13. September 2022
Während so mancher Streit um eine Insel mit einer Flasche Schnaps beigelegt werden kann,[1] sind andere Konflikte ungleich komplizierter. Als Russland am 24. Februar 2022 die gesamte Ukraine angriff, näherte sich das russische Kriegsschiff Moskwa der Schlangeninsel, die international als Snake Island beziehungsweise Serpent Island bekannt ist. Die Aufforderung an die auf der Insel stationierten ukrainischen Soldaten, sich zu ergeben, wurde mit einem vulgären Ausdruck quittiert, der auf Deutsch sinngemäß (wenn auch bedeutend abgeschwächt) mit »Russisches Kriegsschiff, verpiss dich« übersetzt werden kann.
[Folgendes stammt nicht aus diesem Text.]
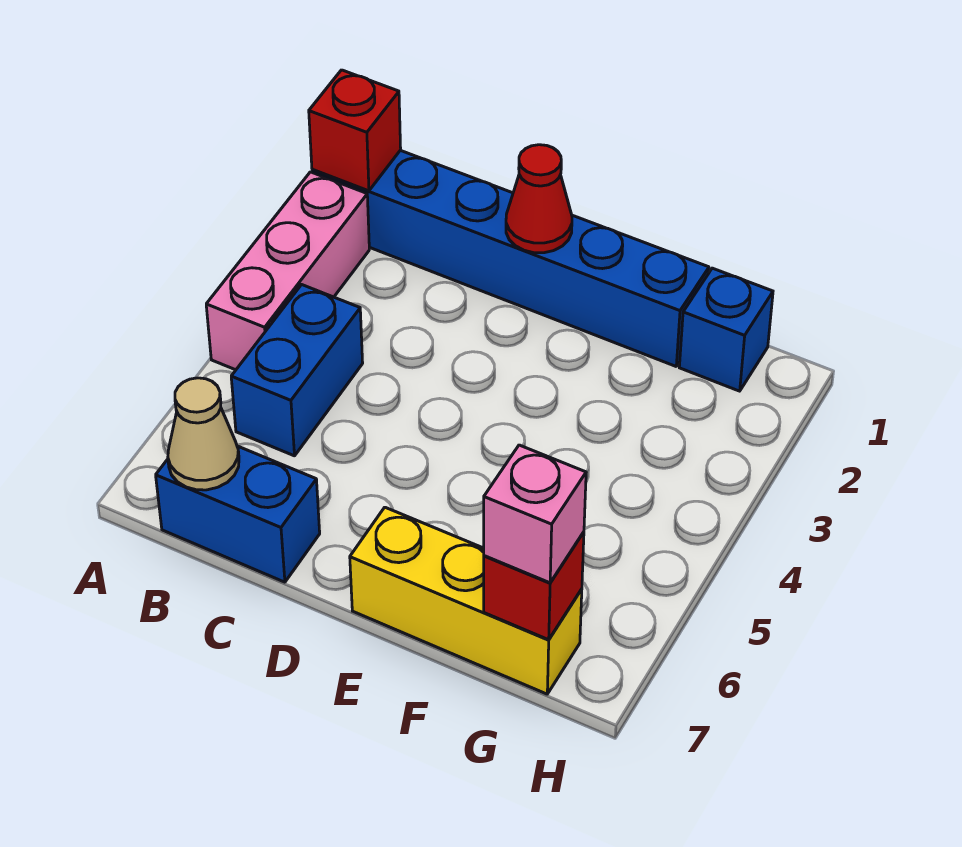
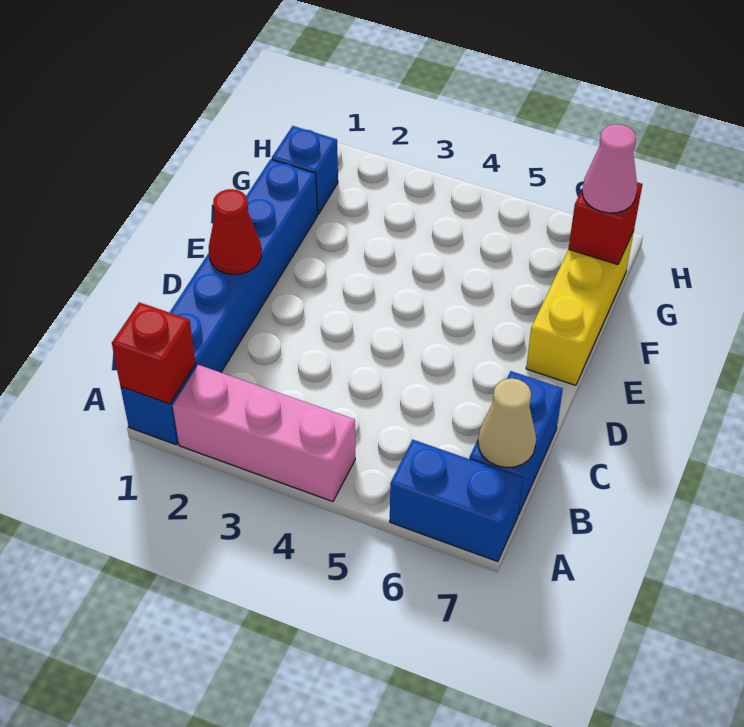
blue brick B4:B5 level 1 -> blue brick A6:A7 level 1
pink brick G7 level 3 -> pink cone G7 level 3

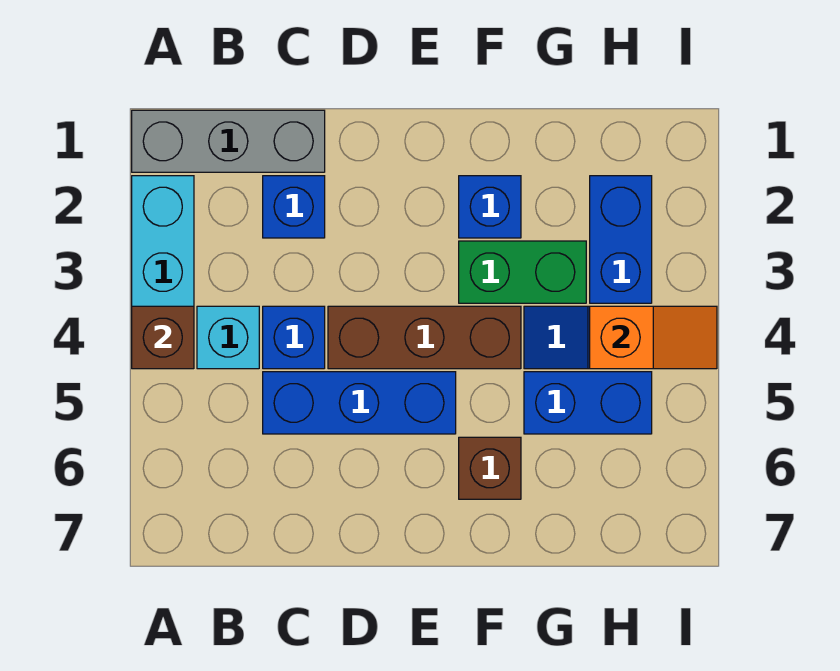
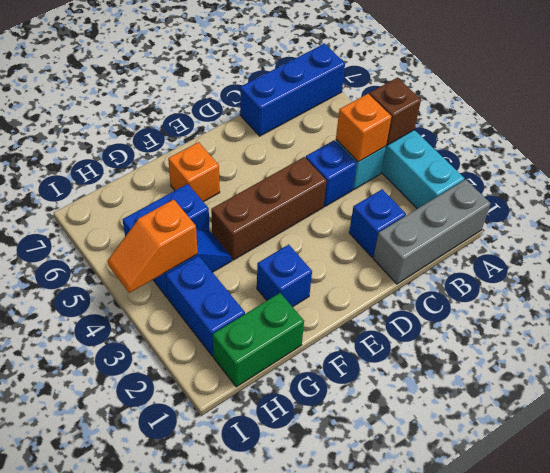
none -> orange brick B4 level 2
blue brick C5:E5 level 1 -> blue brick A7:C7 level 1
green brick F3:G3 level 1 -> green brick G1:H1 level 1
brown brick F6 level 1 -> orange brick F6 level 1

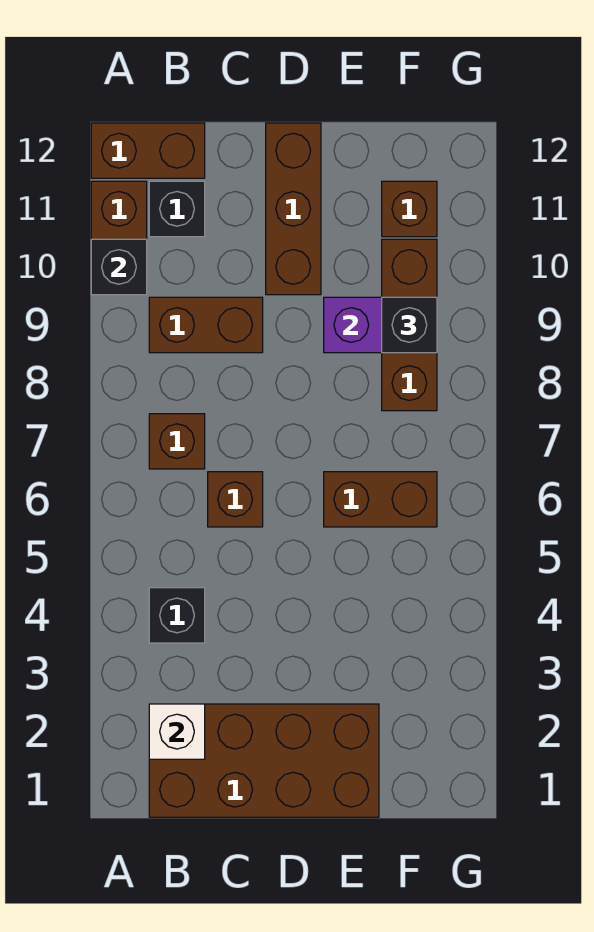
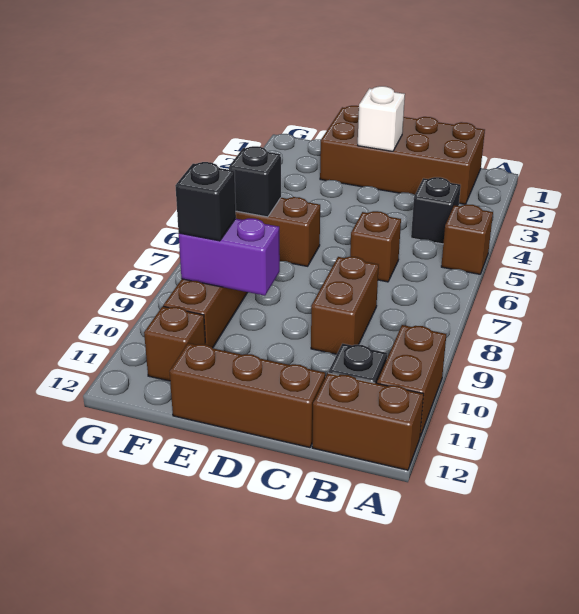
black brick A10 level 2 -> black brick F6 level 2
white brick B2 level 2 -> white brick D2 level 2
brown brick B7 level 1 -> brown brick A5 level 1
brown brick B9:C9 level 1 -> brown brick C8:C9 level 1
brown brick D10:D12 level 1 -> brown brick C12:E12 level 1

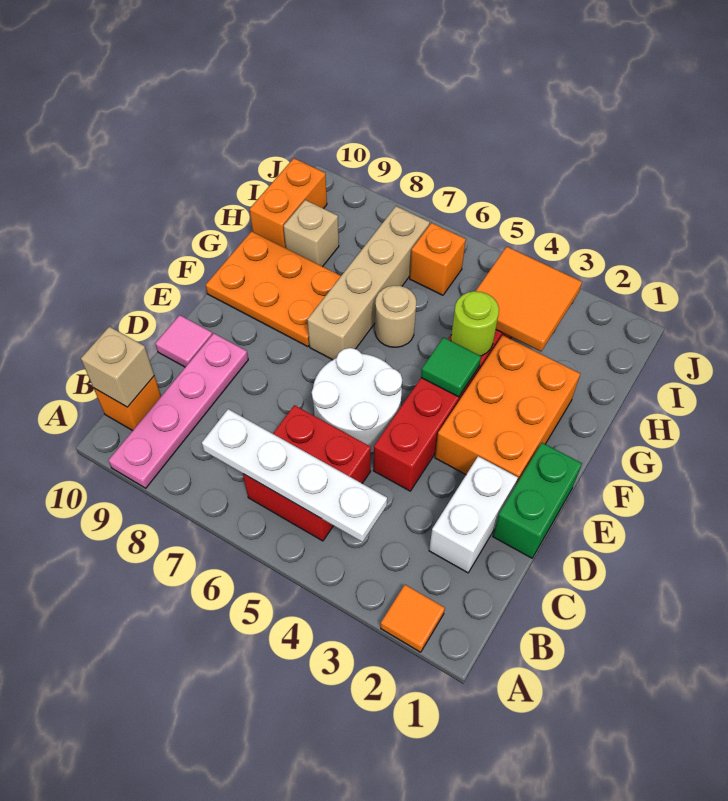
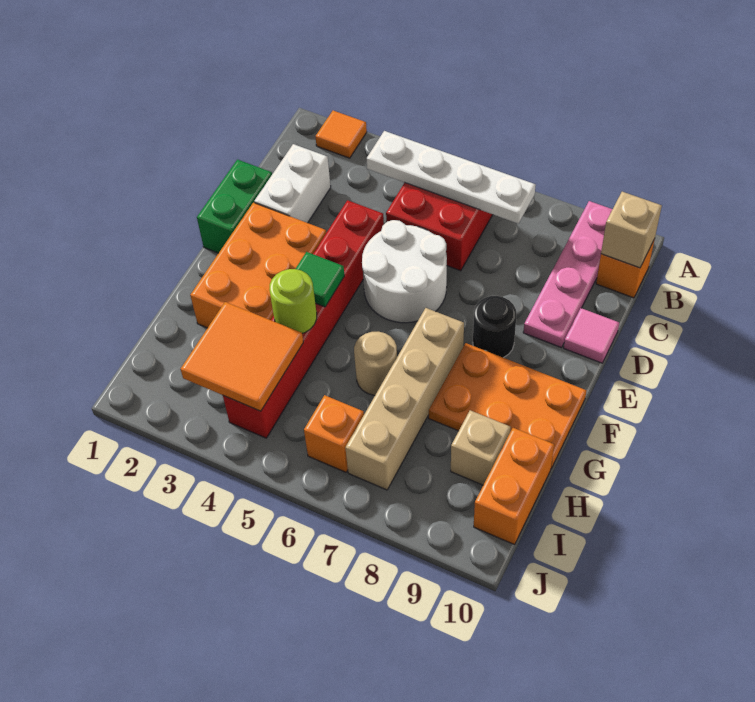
none -> black round brick E8 level 1

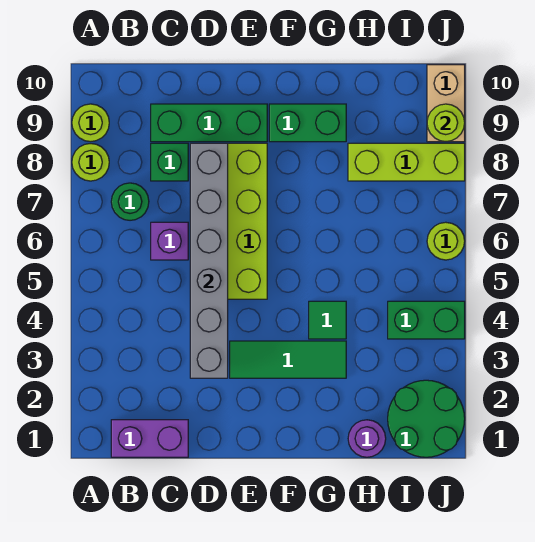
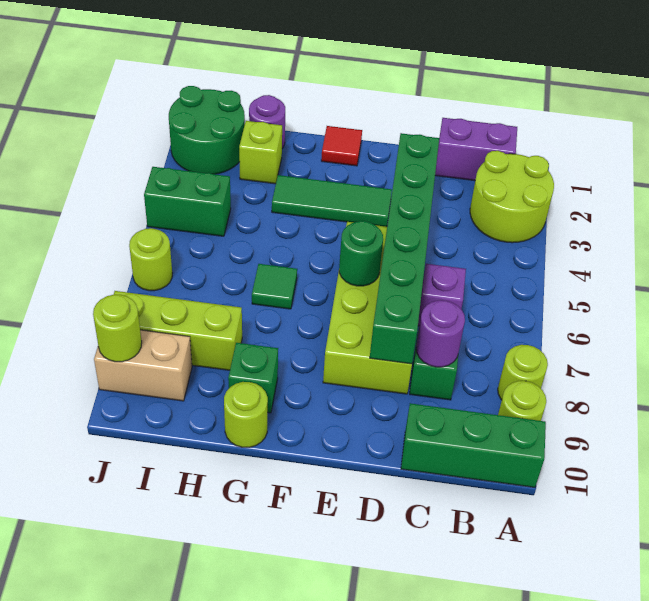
none -> lime round brick A2:B3 level 1
green round brick B7 level 1 -> green round brick E6 level 2
none -> purple round brick C8 level 2
green brick C9:E9 level 1 -> green brick A10:C10 level 1
grey brick D3:D8 level 2 -> green brick D3:D8 level 2
none -> red tile F1 level 1
green brick F9:G9 level 1 -> green brick G9 level 1
green tile G4 level 1 -> green tile G6 level 1
none -> lime round brick G10 level 1
none -> lime brick H2 level 1
tan brick J9:J10 level 1 -> tan brick I9:J9 level 1

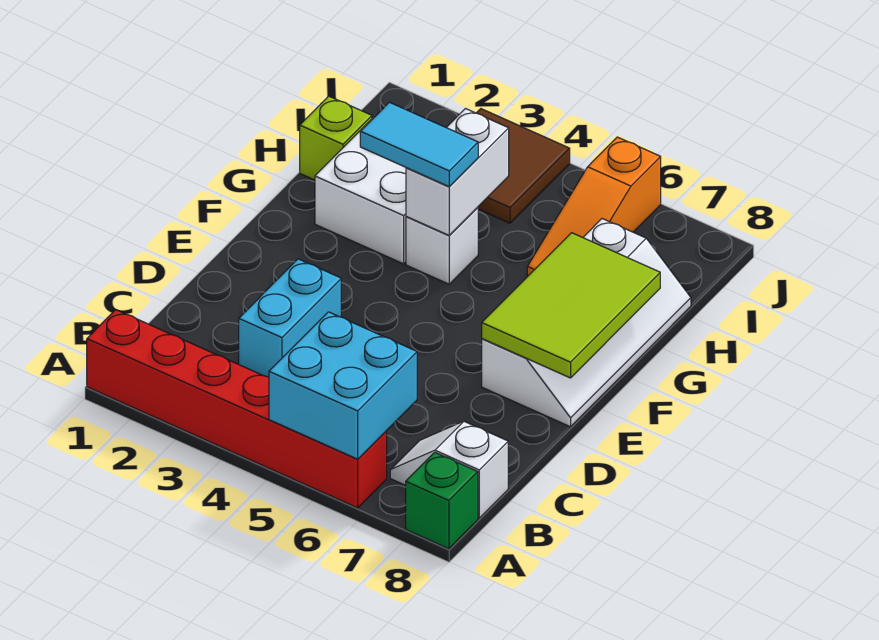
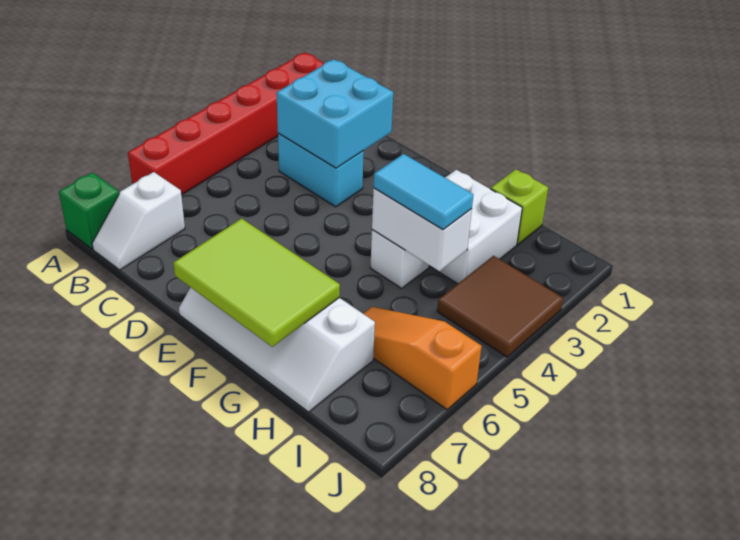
cyan brick A5:B6 level 2 -> cyan brick C2:D3 level 2
white slope B7:B8 level 1 top 8 -> white slope B7:B8 level 1 top 7
cyan tile G3:G4 level 3 -> cyan tile G4:H4 level 3

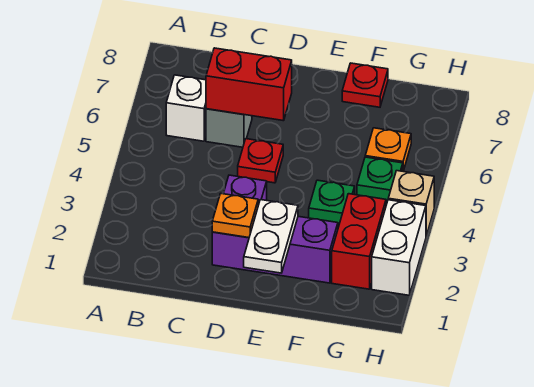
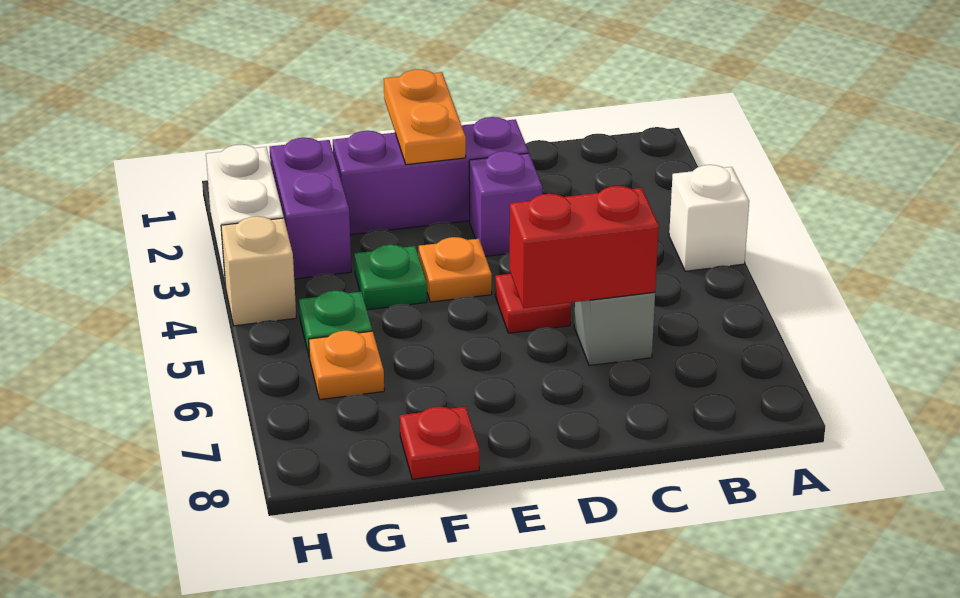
white brick B6 level 1 -> white brick A4 level 1
orange plate D2 level 2 -> orange plate E4 level 1
white plate E1:E2 level 2 -> orange plate E1:E2 level 2
red brick G2:G3 level 1 -> purple brick G2:G3 level 1

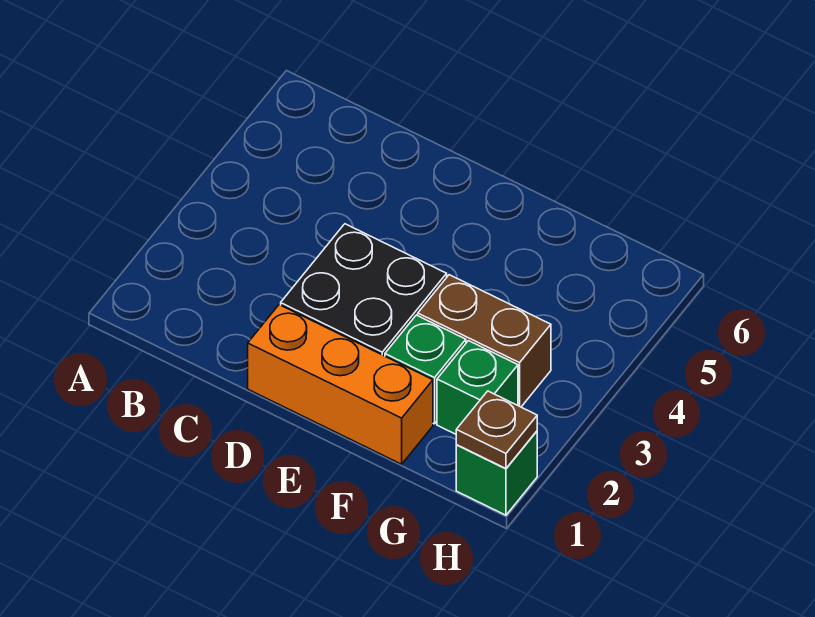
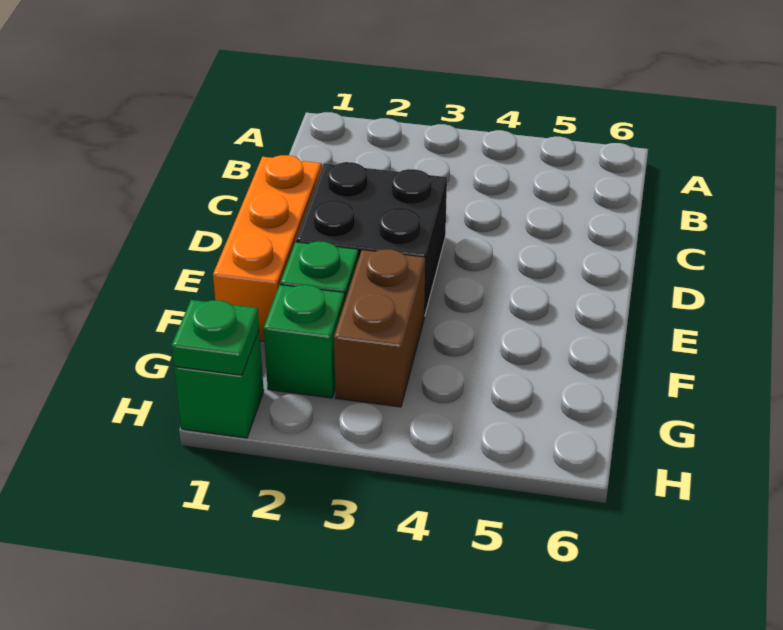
brown plate H1 level 2 -> green plate H1 level 2

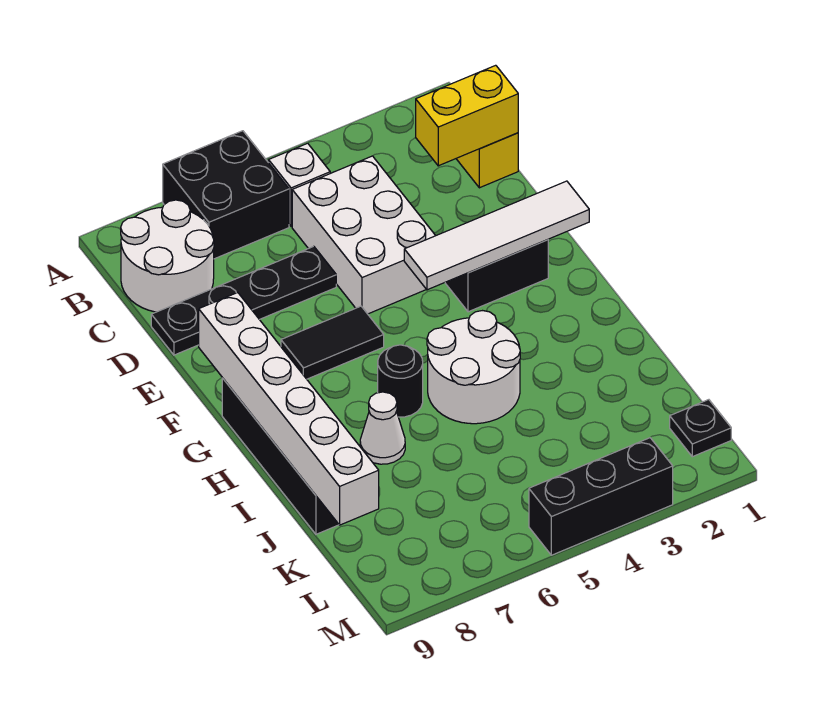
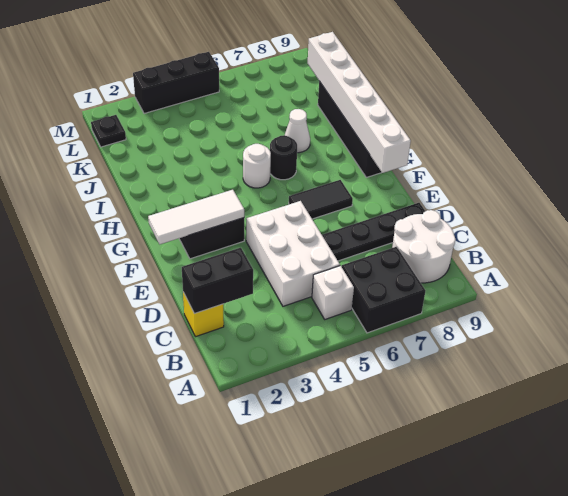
yellow brick C1:C2 level 2 -> black brick C1:C2 level 2
white tile F1:F4 level 2 -> white tile F1:F3 level 2
white round brick H4:I5 level 1 -> white round brick H5 level 1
Umgehend wurde dieser Spruch unter Ukrainer:innen und sich Solidarisierenden aufgegriffen, auf Demonstrationen sowie in den sozialen Medien reproduziert und der Mut des Soldaten gefeiert: Die Schlangeninsel wurde zu einem Symbol von Heldentum, Widerstand und Trotz und ist seitdem in aller Munde. Doch »gibt« es die Schlangeninsel nicht erst seit dem Februar 2022 – diese Insel, die mit ihren 17 Hektar nicht einmal halb so groß ist wie die Münchener Theresienwiese, spielte auch schon vorher eine Rolle. Und das nicht nur für die Ukraine bzw. Russland. Grund genug, auf die Zeit vor der Ankunft des »russischen Kriegsschiffes« zu schauen.
Ein strategisch wichtiger Fleck
Dank ihrer Lage ist die Schlangeninsel ein strategisch wichtiger Punkt. Sie liegt keine 50 Kilometer vor dem Donaudelta, welches an der Grenze zwischen Rumänien und der Ukraine in das Schwarze Meer hineinragt. Die Insel liegt somit in einem historischen und physischen Raum, in dem die Hoheitsgebiete vieler Staaten aufeinandertreffen: Nicht nur die Ukraine und Russland, auch Rumänien, Bulgarien, die Türkei und Georgien teilen sich das Schwarze Meer. Somit ist die geopolitische Bedeutung der Schlangeninsel unverkennbar. Aber auch ein anderer Punkt macht sie besonders attraktiv, denn dort, wo sich die Insel befindet, werden Ölreserven vermutet.
Die Schlagzeilen der letzten Wochen lassen erkennen, dass die strategische Bedeutung auch globalen Einfluss hat: Die zwischenzeitlich besetzte und seit Ende Juni wieder zurückeroberte Insel[2] wurde als militärischer Posten Russlands genutzt. Nicht nur die Nähe zum ukrainischen Festland und zur Hafenstadt Odessa war für Russland strategisch wichtig; durch die Seeblockade wurde der sichere Export ukrainischen Getreides wochenlang verhindert, was Russland ein weiteres Druckmittel gab. Die per Seeweg unmöglich gewordene sichere Ausfuhr von Getreide aus der Ukraine hat immense Auswirkungen auf viele Weltregionen, da der Staat einer der größten Weizenexporteure weltweit ist.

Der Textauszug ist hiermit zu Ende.